This first week of the year, people are wondering what to expect in the matter of fuel prices. Will the pump prices in gasoline stations start rising now as the government starts collecting a new tax increase of P2.24 per liter? Or will the companies defer charging the higher rates until about 15 to 30 days from now, when their old stocks run out?
Last year when inflation rates started rising to their highest levels in years – it was felt by the public in the form of zooming market prices – the government blamed it on rising global fuel prices. It could not be denied, however, that the new government tariff on fuel imports – P2 per liter – was a major factor. These two factors combined with price manipulation in the markets to make 2018 a very difficult year for Filipino housewives with limited incomes.
As inflation hit a high of 6.7 percent in September, the government thought of postponing the collection of the next year’s fuel tax of P2 per liter. But then world prices started subsiding after September and local pump prices also started going down. And so the government decided to go on with collecting the P2 tax for 2019.
The government warned local oil companies, however, that they should not immediately raise their pump prices; they should wait until their present inventories are exhausted in 15 to 30 days.
The new importations of diesel, gasoline, kerosene, and other petroleum products are now being charged P2 tariff plus 24 centavos in Value-Added Tax (VAT). Any time now, the oil companies will announce their old stocks have been depleted and they must now add P2.24 per liter to their usual prices.
Government officials can only warn against “premature price increases” but in 15 to 30 days, the price increases will be a natural result of the additional tax of P2.24 per liter of fuel.

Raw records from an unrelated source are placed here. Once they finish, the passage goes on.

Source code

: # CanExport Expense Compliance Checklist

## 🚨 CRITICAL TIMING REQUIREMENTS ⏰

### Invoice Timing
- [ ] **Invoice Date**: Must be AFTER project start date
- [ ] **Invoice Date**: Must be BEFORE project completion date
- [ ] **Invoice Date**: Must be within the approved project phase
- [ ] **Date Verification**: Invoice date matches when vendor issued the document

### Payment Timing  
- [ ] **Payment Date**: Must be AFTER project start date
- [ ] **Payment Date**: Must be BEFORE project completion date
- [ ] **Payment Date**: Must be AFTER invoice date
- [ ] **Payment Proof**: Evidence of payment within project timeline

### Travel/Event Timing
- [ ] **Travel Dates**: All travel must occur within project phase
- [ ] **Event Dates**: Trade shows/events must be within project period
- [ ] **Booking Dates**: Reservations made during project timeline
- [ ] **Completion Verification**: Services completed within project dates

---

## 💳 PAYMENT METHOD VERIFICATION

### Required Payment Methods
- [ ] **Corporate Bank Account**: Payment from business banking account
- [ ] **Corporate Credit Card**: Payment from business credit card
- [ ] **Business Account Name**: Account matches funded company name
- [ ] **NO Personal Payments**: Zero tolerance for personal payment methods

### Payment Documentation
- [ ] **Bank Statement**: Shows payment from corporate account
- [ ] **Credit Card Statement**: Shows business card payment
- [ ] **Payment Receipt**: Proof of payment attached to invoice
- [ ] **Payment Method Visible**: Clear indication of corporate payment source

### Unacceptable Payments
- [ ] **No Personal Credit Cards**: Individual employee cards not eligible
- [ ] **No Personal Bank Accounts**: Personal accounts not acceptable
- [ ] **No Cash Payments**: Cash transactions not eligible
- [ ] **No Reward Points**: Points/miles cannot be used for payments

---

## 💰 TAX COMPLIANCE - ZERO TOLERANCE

The government needs funds for its own operations as well as for projects such as new roads and bridges, new airports and seaports, new public buildings, etc. – which is why it needs to collect taxes from business operations. corporate and income taxes, and a host of other sources of government income. The TRAIN law imposed a new tariff on fuel where there was none before, and this became a new burden on the people in the form of higher food and other market prices.
We can only hope that this year’s market prices increases will not skyrocket the way they did in 2018. Our officials should also be sensitive to events in the world and local markets as they affect local prices and act promptly as needed if these prices go out of hand.